Monitor web changes with LlamaIndex
LlamaIndex is excellent at retrieval over a corpus. The gap is freshness: an index is only as current as its last ingest, and re-crawling every source on a schedule is wasteful and noisy. Hypeline streams deduplicated, already-extracted content, so you upsert an index only when a source genuinely changes.
The mental model: ingest the stream
Point Hypeline at the sources your index should cover, then consume the stream as a continuous ingest. Each event is the extracted main content of a real change, deduplicated, so you insert one document per genuinely-new item instead of re-embedding an entire page on every crawl. Key each document by the event id and you get idempotent upserts for free.
Keep an index fresh from the stream
# pip install hypeline llama-index
from hypeline import Hypeline
from llama_index.core import VectorStoreIndex, Document
hy = Hypeline("hype_...")
# Sources whose content should stay retrievable and current.
for url in [
"https://docs.example/changelog",
"https://competitor.example/pricing",
"https://status.example/",
]:
hy.create_watch(url)
index = VectorStoreIndex.from_documents([])
# Ingest continuously. One document per real, deduplicated change.
for event in hy.stream():
doc = Document(
doc_id=event.id, # stable id => idempotent upsert
text=event.content, # extracted main content, boilerplate removed
metadata={
"url": event.url,
"title": event.title,
"source_type": event.source_type,
"emitted_at": event.emitted_at,
},
)
index.insert(doc) Because Hypeline emits an event only when the extracted content really changed, the index never fills with near-duplicate chunks from timestamp or template churn. The doc_id makes a re-delivered event replace rather than duplicate its document. The hypeline client is a thin wrapper over the HTTP API: create_watch is POST /v1/sources and stream() opens the GET /v1/stream Server-Sent Events endpoint, so the same ingest works from plain curl.
Query the fresh index
engine = index.as_query_engine()
answer = engine.query("What changed in the competitor's pricing this week?")
print(answer) Why Hypeline, not a page-change checker
- Deduplicated on extracted content. You ingest the extracted main text of real changes, so embeddings stay clean and your index does not bloat with boilerplate.

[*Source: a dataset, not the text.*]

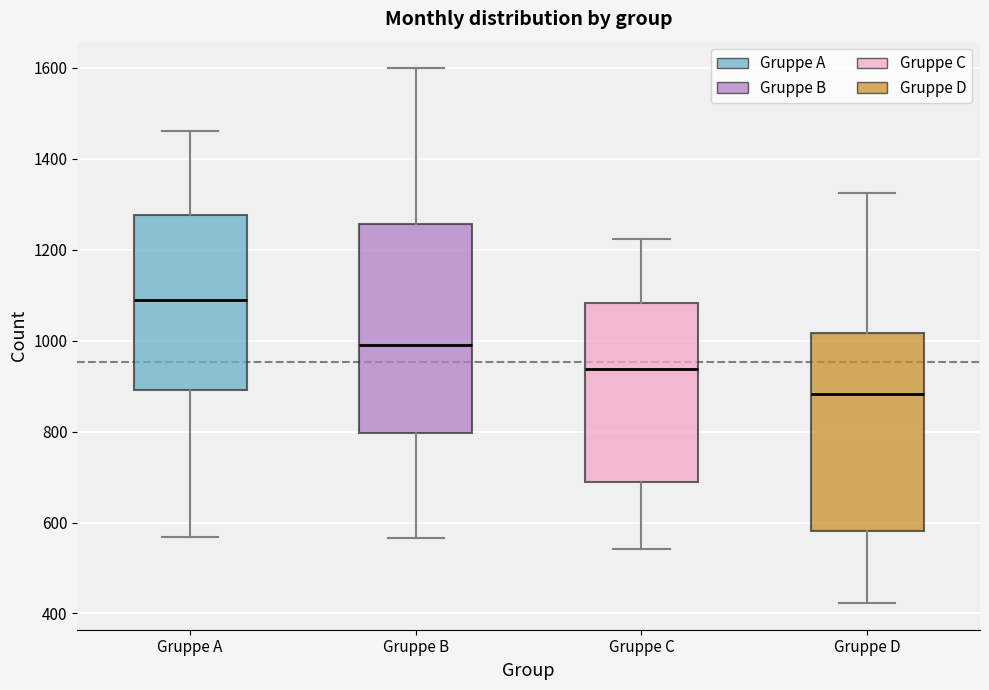

Reading left to right, transcribe this box plot: for each box, give where its median line is, the range the box spans, and where its two whiskers end, as read against the y-axis. The values are not printed on the chart, so give them approximately, as read against the axis.

Gruppe A: median 1080, box 900 to 1280, whiskers 560 to 1460
Gruppe B: median 1000, box 800 to 1260, whiskers 560 to 1600
Gruppe C: median 940, box 680 to 1080, whiskers 540 to 1220
Gruppe D: median 880, box 580 to 1020, whiskers 420 to 1320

- One schema across every source. Feeds, watched pages, and streaming sources arrive as one event shape, so a single ingest loop covers a mixed corpus.
- Cursor resume. An ingest worker that restarts reconnects with its last cursor and backfills in order, so the index has no gaps.
- Signed events. Each event carries an Ed25519 signature, so you can verify a document's provenance before it enters retrieval.
Frequently asked questions
How does this keep my index current without re-crawling?
Hypeline watches each source and emits an event only when the extracted content genuinely changes. Your ingest loop reacts to those events, so the index updates in near real time per source tier, and you never re-embed unchanged pages.
Will I get duplicate documents?
No. Events are deduplicated on the extracted content, and keying each document by the event id makes ingestion idempotent, so a re-delivered event replaces its document rather than adding a second copy.
What text goes into the embedding?
The extracted main content of the change, with navigation, ads, and template furniture already removed. That is what makes the resulting vectors clean and the retrieval relevant.
Can I ingest feeds and web pages into the same index?
Yes. Every source type produces the same event shape, so a single loop can populate one index from feeds, watched web pages, and streaming sources together.